Time-Aware Non-Uniform Rational Basis Spline (T-NURBS)

Explicitly adopting time as a parameter, the defi-nition of non-uniform rational basis spline profile known short as NURBS is revisited and updated. This results in another NURBS definition that is aware of time, and not only the geometry. Also, it can jointly exist as-is at the CAD-CAM side, and at the motion numeric controller side without resorting to segmentation, curve fitting, and interpolation techniques usually used when extracting motion information from the standard geometric NURBS profiles. This gives rise to the notion of 'what you see is what you get' when the proposed NURBS definition is used.
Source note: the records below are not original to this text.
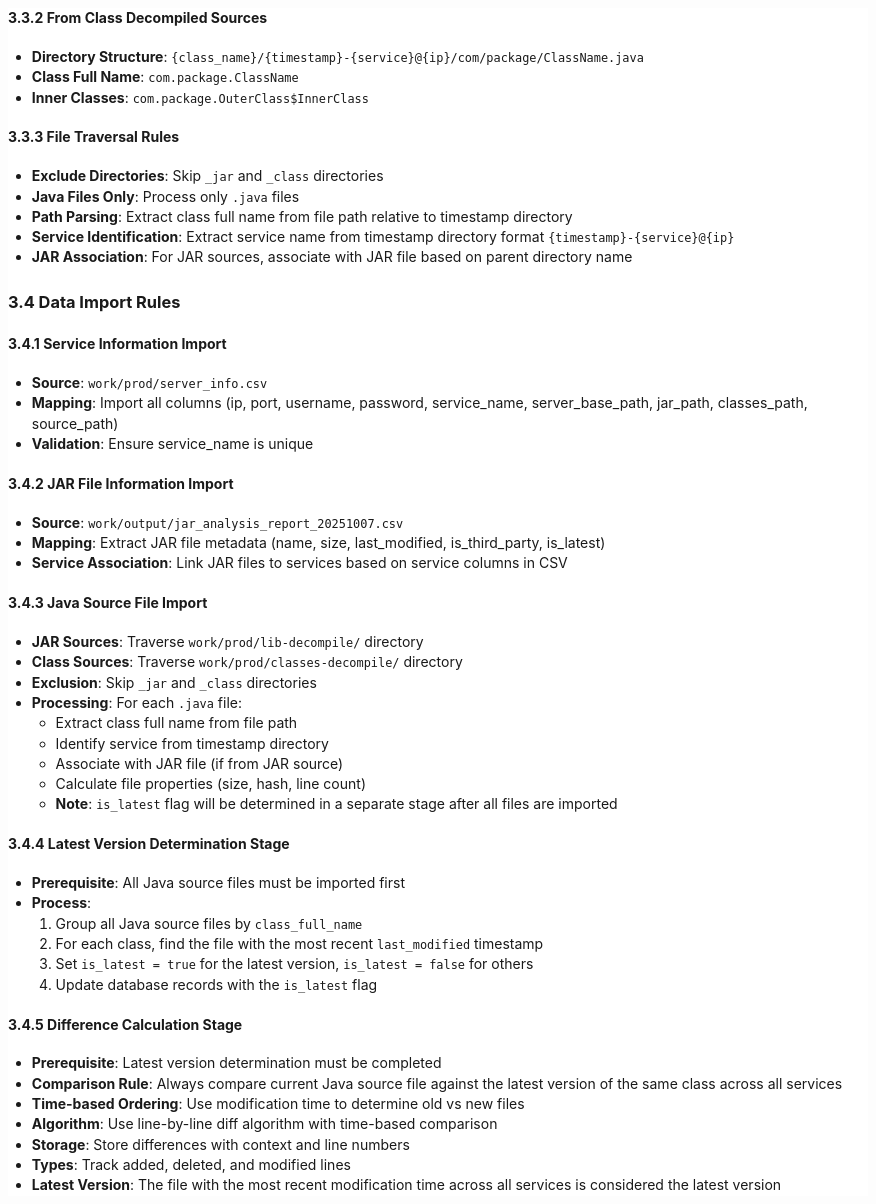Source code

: #### 3.3.2 From Class Decompiled Sources  
- **Directory Structure**: `{class_name}/{timestamp}-{service}@{ip}/com/package/ClassName.java`
- **Class Full Name**: `com.package.ClassName`
- **Inner Classes**: `com.package.OuterClass$InnerClass`

#### 3.3.3 File Traversal Rules
- **Exclude Directories**: Skip `_jar` and `_class` directories
- **Java Files Only**: Process only `.java` files
- **Path Parsing**: Extract class full name from file path relative to timestamp directory
- **Service Identification**: Extract service name from timestamp directory format `{timestamp}-{service}@{ip}`
- **JAR Association**: For JAR sources, associate with JAR file based on parent directory name

### 3.4 Data Import Rules

#### 3.4.1 Service Information Import
- **Source**: `work/prod/server_info.csv`
- **Mapping**: Import all columns (ip, port, username, password, service_name, server_base_path, jar_path, classes_path, source_path)
- **Validation**: Ensure service_name is unique

#### 3.4.2 JAR File Information Import
- **Source**: `work/output/jar_analysis_report_20251007.csv`
- **Mapping**: Extract JAR file metadata (name, size, last_modified, is_third_party, is_latest)
- **Service Association**: Link JAR files to services based on service columns in CSV

#### 3.4.3 Java Source File Import
- **JAR Sources**: Traverse `work/prod/lib-decompile/` directory
- **Class Sources**: Traverse `work/prod/classes-decompile/` directory
- **Exclusion**: Skip `_jar` and `_class` directories
- **Processing**: For each `.java` file:
  - Extract class full name from file path
  - Identify service from timestamp directory
  - Associate with JAR file (if from JAR source)
  - Calculate file properties (size, hash, line count)
  - **Note**: `is_latest` flag will be determined in a separate stage after all files are imported

#### 3.4.4 Latest Version Determination Stage
- **Prerequisite**: All Java source files must be imported first
- **Process**: 
  1. Group all Java source files by `class_full_name`
  2. For each class, find the file with the most recent `last_modified` timestamp
  3. Set `is_latest = true` for the latest version, `is_latest = false` for others
  4. Update database records with the `is_latest` flag

#### 3.4.5 Difference Calculation Stage
- **Prerequisite**: Latest version determination must be completed
- **Comparison Rule**: Always compare current Java source file against the latest version of the same class across all services
- **Time-based Ordering**: Use modification time to determine old vs new files
- **Algorithm**: Use line-by-line diff algorithm with time-based comparison
- **Storage**: Store differences with context and line numbers
- **Types**: Track added, deleted, and modified lines
- **Latest Version**: The file with the most recent modification time across all services is considered the latest version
First, working at the jerk signal level and by using quadratic polynomials with time as the independent variable, quintic polynomials are obtained at the position level and are smoothly glued together to form the needed basis functions that facilitate introducing time-aware splines. Similarly, the trigonometric sine function is used to define another set of time-aware basis functions. Second, and as with standard NURBS, the herein-defined time-aware splines are extended and put into the rational polynomial form such that the proposed time-aware NURBS structure is revealed. Despite being normalized, the time signature used to define the basis functions persists once velocity, acceleration, and jerk profiles are obtained. At the level of the coefficient, these kinematical quantities are neatly written using vector notation that- with the aid of a developed algorithm- reduces the computation burden at the motion numeric controller side during real-time execution. This results in a smooth motion with reduced feed rate variation while adhering to any imposed kinematical constraints. The usefulness, and simplicity of the proposed approach is mainly demonstrated through numeric simulation where the proposed concept of 'what you see is what you get' is verified.